Source records
┄┄┄┄┄┄┄┄┄┄

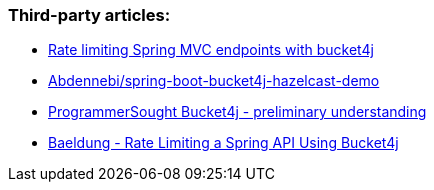 === Third-party articles:
* https://golb.hplar.ch/2019/08/rate-limit-bucket4j.html[Rate limiting Spring MVC endpoints with bucket4j]
* https://github.com/Abdennebi/spring-boot-bucket4j-hazelcast-demo[Abdennebi/spring-boot-bucket4j-hazelcast-demo]
* http://www.programmersought.com/article/2524209291/[ProgrammerSought Bucket4j - preliminary understanding]
* https://www.baeldung.com/spring-bucket4j[Baeldung - Rate Limiting a Spring API Using Bucket4j]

┄┄┄┄┄┄┄┄┄┄

Work to complete ▸ Your answer must be an exact copy of every entry, with the pictures left out.

Output for this exercise ▸
 === Third-party articles:
* https://golb.hplar.ch/2019/08/rate-limit-bucket4j.html[Rate limiting Spring MVC endpoints with bucket4j]
* https://github.com/Abdennebi/spring-boot-bucket4j-hazelcast-demo[Abdennebi/spring-boot-bucket4j-hazelcast-demo]
* http://www.programmersought.com/article/2524209291/[ProgrammerSought Bucket4j - preliminary understanding]
* https://www.baeldung.com/spring-bucket4j[Baeldung - Rate Limiting a Spring API Using Bucket4j]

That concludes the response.